Have you ever seen someone for the very first time and just knew that someday you would fall in love with them. That’s how my story began with him. I saw him from across the room and just like that, I knew that I had to know him.
Looking back there were probably signs telling me to stop…But something just drew me to him, I wanted to know everything about him. It wasn’t long till we were nearly inseparable. We would stay up late talking, a day was too long not to see each other, we shared our secrets and our fears. And I gave my heart away to him. I thought things could not get any better, it felt like a dream. He was my safe place to run to, the one who took care of me when I was sick and the one I shared so many laughs with.

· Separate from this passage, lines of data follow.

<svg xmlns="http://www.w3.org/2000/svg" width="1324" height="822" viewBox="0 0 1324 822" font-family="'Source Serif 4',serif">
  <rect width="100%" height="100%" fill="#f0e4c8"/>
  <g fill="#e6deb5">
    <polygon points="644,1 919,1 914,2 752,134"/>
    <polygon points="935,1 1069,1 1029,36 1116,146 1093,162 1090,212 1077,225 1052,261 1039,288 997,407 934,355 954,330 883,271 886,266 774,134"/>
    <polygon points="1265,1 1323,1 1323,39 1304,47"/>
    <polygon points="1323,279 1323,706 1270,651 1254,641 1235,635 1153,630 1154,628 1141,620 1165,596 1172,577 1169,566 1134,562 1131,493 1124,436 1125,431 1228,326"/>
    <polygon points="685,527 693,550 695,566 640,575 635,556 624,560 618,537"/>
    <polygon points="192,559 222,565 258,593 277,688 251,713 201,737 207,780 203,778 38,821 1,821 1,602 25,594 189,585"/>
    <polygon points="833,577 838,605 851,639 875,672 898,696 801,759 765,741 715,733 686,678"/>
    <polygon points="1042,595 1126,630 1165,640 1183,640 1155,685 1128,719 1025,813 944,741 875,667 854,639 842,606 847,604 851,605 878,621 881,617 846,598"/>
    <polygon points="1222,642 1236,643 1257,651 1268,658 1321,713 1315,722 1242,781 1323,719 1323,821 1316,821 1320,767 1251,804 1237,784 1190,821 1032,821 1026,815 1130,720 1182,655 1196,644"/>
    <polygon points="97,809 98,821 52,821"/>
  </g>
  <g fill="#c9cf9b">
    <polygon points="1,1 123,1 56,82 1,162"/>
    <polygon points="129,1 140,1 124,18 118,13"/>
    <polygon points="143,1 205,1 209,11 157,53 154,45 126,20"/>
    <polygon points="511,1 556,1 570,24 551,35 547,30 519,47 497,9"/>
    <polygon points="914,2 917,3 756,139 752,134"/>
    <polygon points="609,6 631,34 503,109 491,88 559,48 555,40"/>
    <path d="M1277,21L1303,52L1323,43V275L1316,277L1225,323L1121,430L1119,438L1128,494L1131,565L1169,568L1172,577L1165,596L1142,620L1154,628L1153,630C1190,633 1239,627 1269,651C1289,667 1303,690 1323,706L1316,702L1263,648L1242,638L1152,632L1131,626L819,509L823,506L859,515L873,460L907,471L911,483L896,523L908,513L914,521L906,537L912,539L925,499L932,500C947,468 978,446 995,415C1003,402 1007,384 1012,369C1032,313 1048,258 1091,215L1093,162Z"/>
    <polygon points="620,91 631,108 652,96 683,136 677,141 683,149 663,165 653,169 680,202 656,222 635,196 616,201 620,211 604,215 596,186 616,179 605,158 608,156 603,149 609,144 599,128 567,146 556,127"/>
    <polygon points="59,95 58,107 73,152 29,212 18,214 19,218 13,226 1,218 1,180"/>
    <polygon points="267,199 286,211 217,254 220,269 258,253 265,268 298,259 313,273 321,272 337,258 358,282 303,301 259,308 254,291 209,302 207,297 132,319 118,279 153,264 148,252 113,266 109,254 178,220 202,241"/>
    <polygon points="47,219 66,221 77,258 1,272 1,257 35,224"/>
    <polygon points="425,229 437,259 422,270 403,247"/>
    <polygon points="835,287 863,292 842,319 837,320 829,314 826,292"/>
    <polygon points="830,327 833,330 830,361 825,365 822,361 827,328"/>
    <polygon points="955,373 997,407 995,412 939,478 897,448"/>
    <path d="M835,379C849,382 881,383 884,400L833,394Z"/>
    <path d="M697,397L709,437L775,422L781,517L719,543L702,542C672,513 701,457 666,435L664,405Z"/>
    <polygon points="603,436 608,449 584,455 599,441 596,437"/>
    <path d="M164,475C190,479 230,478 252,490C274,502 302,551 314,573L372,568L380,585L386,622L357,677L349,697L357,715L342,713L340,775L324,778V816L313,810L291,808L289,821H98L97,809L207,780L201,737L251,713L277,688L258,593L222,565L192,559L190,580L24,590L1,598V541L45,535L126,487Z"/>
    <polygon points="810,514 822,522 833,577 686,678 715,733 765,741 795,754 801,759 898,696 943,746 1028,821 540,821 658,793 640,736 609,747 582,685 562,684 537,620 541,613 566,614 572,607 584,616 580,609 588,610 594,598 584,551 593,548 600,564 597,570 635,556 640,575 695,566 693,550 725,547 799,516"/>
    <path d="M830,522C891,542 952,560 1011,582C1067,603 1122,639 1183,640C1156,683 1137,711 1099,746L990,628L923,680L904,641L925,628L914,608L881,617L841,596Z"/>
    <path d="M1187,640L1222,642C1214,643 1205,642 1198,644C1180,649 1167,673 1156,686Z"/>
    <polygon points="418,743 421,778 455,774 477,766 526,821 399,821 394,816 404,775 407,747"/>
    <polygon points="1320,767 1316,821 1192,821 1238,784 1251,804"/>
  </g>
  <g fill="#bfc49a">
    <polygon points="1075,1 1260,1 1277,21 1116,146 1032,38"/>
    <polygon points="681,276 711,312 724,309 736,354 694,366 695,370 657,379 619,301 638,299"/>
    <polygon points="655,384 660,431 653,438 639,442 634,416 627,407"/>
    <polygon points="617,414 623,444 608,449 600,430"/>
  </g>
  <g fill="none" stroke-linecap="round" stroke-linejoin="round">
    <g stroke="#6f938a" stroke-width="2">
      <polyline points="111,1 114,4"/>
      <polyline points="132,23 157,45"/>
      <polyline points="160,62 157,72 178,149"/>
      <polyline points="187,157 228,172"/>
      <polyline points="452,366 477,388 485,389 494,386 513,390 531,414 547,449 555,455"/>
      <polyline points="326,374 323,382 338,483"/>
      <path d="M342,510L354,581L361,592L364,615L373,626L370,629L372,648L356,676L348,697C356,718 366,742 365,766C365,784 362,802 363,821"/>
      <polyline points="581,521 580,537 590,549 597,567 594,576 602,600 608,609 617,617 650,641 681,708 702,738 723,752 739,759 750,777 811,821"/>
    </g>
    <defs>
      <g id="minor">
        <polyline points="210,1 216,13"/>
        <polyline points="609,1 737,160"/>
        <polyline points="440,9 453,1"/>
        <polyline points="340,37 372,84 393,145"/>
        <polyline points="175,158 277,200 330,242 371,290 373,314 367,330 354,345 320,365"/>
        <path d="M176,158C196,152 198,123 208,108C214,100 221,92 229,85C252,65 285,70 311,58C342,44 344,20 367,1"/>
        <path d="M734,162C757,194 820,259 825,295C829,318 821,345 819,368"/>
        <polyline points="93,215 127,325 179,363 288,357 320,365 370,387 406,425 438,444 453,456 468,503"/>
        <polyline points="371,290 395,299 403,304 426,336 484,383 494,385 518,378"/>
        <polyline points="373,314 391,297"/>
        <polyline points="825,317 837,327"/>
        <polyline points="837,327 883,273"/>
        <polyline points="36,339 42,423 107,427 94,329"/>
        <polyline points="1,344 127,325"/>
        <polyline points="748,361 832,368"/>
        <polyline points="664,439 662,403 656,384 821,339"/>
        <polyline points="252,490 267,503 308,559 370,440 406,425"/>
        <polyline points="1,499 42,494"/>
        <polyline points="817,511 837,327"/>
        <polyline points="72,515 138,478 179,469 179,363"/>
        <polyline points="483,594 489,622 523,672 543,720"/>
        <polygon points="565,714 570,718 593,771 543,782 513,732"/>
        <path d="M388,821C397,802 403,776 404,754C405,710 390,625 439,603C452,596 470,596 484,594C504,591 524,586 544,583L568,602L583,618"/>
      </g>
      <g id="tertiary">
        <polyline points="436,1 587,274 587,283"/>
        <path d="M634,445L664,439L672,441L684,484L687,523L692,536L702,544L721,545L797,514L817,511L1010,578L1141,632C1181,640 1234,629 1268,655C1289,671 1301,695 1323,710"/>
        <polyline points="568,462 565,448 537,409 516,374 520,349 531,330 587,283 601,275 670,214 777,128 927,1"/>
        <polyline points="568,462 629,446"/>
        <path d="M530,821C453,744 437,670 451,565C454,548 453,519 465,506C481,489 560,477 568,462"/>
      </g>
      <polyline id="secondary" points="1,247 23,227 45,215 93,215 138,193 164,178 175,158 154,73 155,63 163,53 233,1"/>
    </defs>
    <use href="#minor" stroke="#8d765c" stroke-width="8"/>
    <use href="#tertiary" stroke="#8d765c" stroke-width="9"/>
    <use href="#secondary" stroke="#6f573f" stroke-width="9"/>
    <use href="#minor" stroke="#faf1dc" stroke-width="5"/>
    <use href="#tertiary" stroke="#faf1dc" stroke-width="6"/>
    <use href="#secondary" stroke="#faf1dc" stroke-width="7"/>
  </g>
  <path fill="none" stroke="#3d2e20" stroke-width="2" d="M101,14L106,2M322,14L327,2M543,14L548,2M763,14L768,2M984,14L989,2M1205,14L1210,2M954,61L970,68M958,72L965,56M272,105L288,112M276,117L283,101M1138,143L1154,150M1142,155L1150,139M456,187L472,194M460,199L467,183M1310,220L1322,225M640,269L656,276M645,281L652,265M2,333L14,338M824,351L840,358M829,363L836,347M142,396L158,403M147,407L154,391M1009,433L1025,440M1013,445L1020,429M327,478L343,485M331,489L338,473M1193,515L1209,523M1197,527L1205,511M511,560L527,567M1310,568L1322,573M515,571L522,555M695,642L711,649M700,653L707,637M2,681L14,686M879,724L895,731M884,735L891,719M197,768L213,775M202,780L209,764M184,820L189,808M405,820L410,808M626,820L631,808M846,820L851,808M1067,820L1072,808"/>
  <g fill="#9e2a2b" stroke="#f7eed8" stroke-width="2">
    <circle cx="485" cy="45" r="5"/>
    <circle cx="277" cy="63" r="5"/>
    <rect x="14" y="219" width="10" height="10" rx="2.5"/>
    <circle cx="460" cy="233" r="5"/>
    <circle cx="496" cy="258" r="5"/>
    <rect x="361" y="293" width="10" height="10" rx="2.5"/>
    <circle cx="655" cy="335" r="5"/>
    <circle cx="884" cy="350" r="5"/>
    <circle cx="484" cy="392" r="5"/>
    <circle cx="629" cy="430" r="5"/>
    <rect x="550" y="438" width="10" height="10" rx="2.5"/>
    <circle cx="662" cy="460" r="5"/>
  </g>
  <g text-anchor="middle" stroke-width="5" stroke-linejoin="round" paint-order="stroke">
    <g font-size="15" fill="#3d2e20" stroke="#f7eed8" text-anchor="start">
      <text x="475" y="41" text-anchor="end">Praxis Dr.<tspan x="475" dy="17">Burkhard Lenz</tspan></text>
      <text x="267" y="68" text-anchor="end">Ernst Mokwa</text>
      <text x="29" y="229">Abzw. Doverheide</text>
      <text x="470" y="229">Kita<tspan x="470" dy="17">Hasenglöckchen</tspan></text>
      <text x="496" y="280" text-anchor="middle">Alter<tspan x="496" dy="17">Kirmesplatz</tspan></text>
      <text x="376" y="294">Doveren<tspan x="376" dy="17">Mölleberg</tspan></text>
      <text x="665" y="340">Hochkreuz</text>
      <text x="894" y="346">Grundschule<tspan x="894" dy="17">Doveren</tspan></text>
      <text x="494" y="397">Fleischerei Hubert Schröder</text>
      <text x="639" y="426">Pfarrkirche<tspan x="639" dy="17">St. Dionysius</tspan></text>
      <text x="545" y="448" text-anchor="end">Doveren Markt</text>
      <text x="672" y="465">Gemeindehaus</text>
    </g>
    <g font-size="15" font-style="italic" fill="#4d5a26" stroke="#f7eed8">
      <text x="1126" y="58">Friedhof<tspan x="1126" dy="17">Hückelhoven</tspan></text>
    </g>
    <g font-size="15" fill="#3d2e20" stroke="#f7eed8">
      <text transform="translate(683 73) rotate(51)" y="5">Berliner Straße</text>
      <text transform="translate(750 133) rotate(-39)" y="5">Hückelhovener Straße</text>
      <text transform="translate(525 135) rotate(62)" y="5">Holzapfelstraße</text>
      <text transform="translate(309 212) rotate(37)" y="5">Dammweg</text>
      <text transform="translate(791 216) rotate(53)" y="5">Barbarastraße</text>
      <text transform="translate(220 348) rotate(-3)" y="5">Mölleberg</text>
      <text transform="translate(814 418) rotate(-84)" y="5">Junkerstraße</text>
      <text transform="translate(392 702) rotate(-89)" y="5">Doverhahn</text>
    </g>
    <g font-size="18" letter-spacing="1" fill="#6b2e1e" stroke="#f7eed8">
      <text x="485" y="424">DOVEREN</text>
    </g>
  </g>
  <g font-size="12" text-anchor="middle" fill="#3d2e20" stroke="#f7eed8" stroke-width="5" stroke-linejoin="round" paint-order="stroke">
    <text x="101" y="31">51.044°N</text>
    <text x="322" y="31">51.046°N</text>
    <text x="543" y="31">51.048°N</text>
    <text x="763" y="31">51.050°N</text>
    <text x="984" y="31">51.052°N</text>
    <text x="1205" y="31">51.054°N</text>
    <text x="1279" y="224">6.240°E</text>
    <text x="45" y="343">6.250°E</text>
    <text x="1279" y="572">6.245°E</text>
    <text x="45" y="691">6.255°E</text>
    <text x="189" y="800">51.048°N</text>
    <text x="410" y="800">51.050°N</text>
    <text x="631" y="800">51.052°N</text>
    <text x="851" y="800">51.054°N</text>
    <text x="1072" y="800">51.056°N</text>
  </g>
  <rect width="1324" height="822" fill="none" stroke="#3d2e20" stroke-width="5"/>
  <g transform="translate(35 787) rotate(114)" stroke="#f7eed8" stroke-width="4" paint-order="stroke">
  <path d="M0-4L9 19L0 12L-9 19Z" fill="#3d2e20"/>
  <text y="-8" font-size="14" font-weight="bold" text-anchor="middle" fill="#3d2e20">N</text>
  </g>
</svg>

Soon I found that my biggest priority was him. And the only dream I had was to be with him forever. I lost myself… I forgot the things I dreamed about. I thought the only thing that mattered was my relationship with him. I didn’t concern myself with anyone or anything else. I didn’t know who I was. I only knew that I was his and I thought that was enough. He meant the world to me. And him being my world was completely fine with me, or so I thought.
But then things got tough and we went our separate ways. This left me so broken. I had made him my everything so when things had to end I believed that I had lost everything. I didn’t know what mattered to me anymore. I didn’t have any dreams, he was my dream. I felt empty.
It was months before I really started to pick up the pieces and try to put myself back together. It wasn’t for a very long time that I even realized that I had forgotten myself, I forgot who I wanted to be and I forgot the dreams and gifts that God had given me.
I put my relationship above all other priorities, even above the calling God had put on my life. I was able to be so destroyed by a relationship because I forgot the things God had called me to. I forgot the purpose God had for my life was so much bigger than being somebody’s girlfriend.
I forgot that God had called me and you, to love other as ourselves. I couldn’t do that with my vision so clouded with myself and my relationship. I couldn’t see anyone else’s hurts because I was so consumed by own relationship and my own hurts.
Don’t forget that God has a plan for you. He has so much more in store for you. Don’t allow yourself to become so consumed with a relationship that you forget that you were made for a purpose that is even greater than you could imagine.